> [Instructions for the task] A faithful copy of the listing below is needed, one that contains no pictures.

* * * * * * * * *

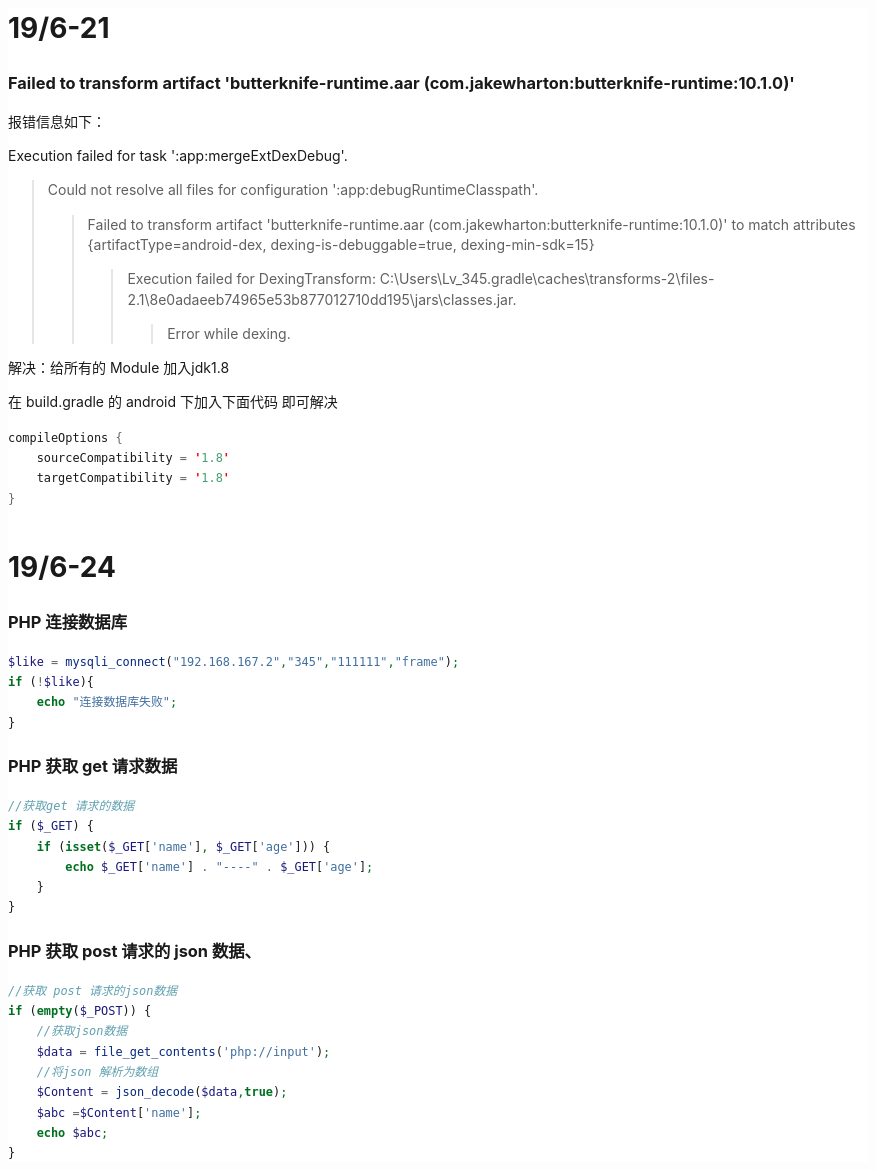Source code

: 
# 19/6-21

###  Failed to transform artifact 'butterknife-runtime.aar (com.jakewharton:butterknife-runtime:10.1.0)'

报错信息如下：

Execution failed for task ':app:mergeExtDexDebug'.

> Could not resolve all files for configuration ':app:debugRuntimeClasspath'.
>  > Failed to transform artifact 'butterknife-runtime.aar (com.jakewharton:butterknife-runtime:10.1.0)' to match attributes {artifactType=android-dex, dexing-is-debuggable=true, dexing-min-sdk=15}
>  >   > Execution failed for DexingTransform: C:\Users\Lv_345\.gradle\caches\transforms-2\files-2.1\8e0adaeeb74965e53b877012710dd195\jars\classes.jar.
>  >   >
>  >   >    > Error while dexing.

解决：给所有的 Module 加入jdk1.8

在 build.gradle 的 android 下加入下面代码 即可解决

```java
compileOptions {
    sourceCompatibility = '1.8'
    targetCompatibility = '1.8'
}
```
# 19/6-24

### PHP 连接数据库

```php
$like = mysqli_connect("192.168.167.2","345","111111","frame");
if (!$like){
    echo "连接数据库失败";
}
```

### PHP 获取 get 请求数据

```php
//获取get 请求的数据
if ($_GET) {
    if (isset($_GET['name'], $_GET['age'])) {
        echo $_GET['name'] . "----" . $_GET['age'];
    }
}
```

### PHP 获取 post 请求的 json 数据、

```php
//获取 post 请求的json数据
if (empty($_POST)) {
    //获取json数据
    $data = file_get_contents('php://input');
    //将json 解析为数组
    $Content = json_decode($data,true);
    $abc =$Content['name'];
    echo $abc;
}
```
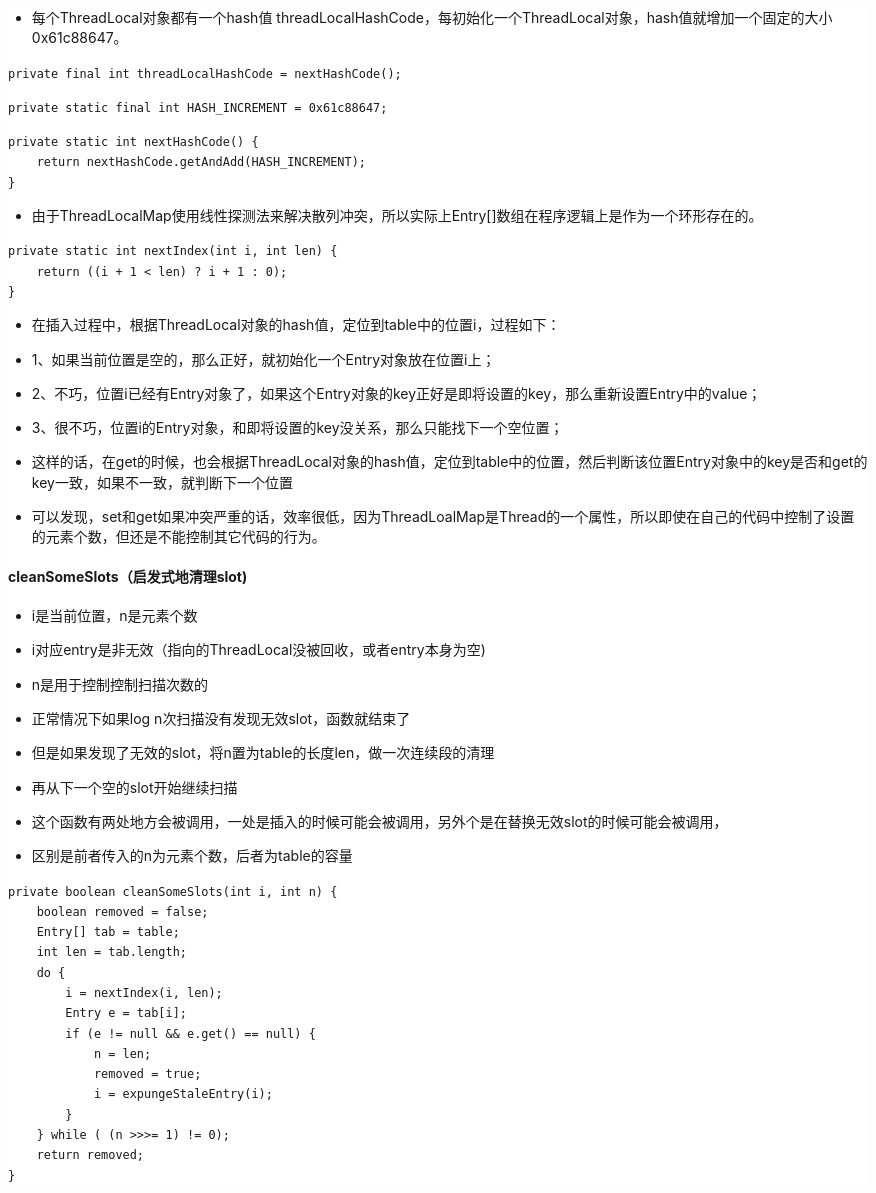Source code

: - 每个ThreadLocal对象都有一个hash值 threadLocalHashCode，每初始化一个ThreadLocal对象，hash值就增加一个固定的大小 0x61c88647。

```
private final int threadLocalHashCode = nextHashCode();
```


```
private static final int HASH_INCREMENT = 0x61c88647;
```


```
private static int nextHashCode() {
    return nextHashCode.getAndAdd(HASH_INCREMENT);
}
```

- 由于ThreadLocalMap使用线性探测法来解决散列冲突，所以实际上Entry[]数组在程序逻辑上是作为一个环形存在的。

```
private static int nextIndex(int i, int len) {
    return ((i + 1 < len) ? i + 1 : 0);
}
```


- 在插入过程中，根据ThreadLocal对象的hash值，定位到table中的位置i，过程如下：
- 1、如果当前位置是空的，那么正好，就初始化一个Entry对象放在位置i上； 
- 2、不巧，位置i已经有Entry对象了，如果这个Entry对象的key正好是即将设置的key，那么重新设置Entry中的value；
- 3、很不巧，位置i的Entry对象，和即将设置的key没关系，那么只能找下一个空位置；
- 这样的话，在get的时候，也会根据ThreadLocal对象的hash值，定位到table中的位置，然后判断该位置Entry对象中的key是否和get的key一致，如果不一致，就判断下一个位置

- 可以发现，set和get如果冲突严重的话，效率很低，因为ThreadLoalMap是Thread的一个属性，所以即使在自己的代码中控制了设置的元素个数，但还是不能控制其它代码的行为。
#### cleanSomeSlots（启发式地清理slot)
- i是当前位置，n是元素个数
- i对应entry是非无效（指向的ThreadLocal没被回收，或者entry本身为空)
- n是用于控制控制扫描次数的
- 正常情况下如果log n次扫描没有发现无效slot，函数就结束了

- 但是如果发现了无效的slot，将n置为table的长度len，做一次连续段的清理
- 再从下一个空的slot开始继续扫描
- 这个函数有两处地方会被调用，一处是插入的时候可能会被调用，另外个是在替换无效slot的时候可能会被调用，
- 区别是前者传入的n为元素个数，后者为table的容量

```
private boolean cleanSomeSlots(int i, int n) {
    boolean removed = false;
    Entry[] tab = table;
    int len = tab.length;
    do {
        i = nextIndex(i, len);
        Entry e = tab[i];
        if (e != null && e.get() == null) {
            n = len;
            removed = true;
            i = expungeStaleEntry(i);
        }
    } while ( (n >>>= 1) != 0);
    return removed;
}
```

* * * * * * * * *

> [Answer for the task]
Source code

: 
# 19/6-21

###  Failed to transform artifact 'butterknife-runtime.aar (com.jakewharton:butterknife-runtime:10.1.0)'

报错信息如下：

Execution failed for task ':app:mergeExtDexDebug'.

> Could not resolve all files for configuration ':app:debugRuntimeClasspath'.
>  > Failed to transform artifact 'butterknife-runtime.aar (com.jakewharton:butterknife-runtime:10.1.0)' to match attributes {artifactType=android-dex, dexing-is-debuggable=true, dexing-min-sdk=15}
>  >   > Execution failed for DexingTransform: C:\Users\Lv_345\.gradle\caches\transforms-2\files-2.1\8e0adaeeb74965e53b877012710dd195\jars\classes.jar.
>  >   >
>  >   >    > Error while dexing.

解决：给所有的 Module 加入jdk1.8

在 build.gradle 的 android 下加入下面代码 即可解决

```java
compileOptions {
    sourceCompatibility = '1.8'
    targetCompatibility = '1.8'
}
```
# 19/6-24

### PHP 连接数据库

```php
$like = mysqli_connect("192.168.167.2","345","111111","frame");
if (!$like){
    echo "连接数据库失败";
}
```

### PHP 获取 get 请求数据

```php
//获取get 请求的数据
if ($_GET) {
    if (isset($_GET['name'], $_GET['age'])) {
        echo $_GET['name'] . "----" . $_GET['age'];
    }
}
```

### PHP 获取 post 请求的 json 数据、

```php
//获取 post 请求的json数据
if (empty($_POST)) {
    //获取json数据
    $data = file_get_contents('php://input');
    //将json 解析为数组
    $Content = json_decode($data,true);
    $abc =$Content['name'];
    echo $abc;
}
```
Source code

: - 每个ThreadLocal对象都有一个hash值 threadLocalHashCode，每初始化一个ThreadLocal对象，hash值就增加一个固定的大小 0x61c88647。

```
private final int threadLocalHashCode = nextHashCode();
```


```
private static final int HASH_INCREMENT = 0x61c88647;
```


```
private static int nextHashCode() {
    return nextHashCode.getAndAdd(HASH_INCREMENT);
}
```

- 由于ThreadLocalMap使用线性探测法来解决散列冲突，所以实际上Entry[]数组在程序逻辑上是作为一个环形存在的。

```
private static int nextIndex(int i, int len) {
    return ((i + 1 < len) ? i + 1 : 0);
}
```


- 在插入过程中，根据ThreadLocal对象的hash值，定位到table中的位置i，过程如下：
- 1、如果当前位置是空的，那么正好，就初始化一个Entry对象放在位置i上； 
- 2、不巧，位置i已经有Entry对象了，如果这个Entry对象的key正好是即将设置的key，那么重新设置Entry中的value；
- 3、很不巧，位置i的Entry对象，和即将设置的key没关系，那么只能找下一个空位置；
- 这样的话，在get的时候，也会根据ThreadLocal对象的hash值，定位到table中的位置，然后判断该位置Entry对象中的key是否和get的key一致，如果不一致，就判断下一个位置

- 可以发现，set和get如果冲突严重的话，效率很低，因为ThreadLoalMap是Thread的一个属性，所以即使在自己的代码中控制了设置的元素个数，但还是不能控制其它代码的行为。
#### cleanSomeSlots（启发式地清理slot)
- i是当前位置，n是元素个数
- i对应entry是非无效（指向的ThreadLocal没被回收，或者entry本身为空)
- n是用于控制控制扫描次数的
- 正常情况下如果log n次扫描没有发现无效slot，函数就结束了

- 但是如果发现了无效的slot，将n置为table的长度len，做一次连续段的清理
- 再从下一个空的slot开始继续扫描
- 这个函数有两处地方会被调用，一处是插入的时候可能会被调用，另外个是在替换无效slot的时候可能会被调用，
- 区别是前者传入的n为元素个数，后者为table的容量

```
private boolean cleanSomeSlots(int i, int n) {
    boolean removed = false;
    Entry[] tab = table;
    int len = tab.length;
    do {
        i = nextIndex(i, len);
        Entry e = tab[i];
        if (e != null && e.get() == null) {
            n = len;
            removed = true;
            i = expungeStaleEntry(i);
        }
    } while ( (n >>>= 1) != 0);
    return removed;
}
```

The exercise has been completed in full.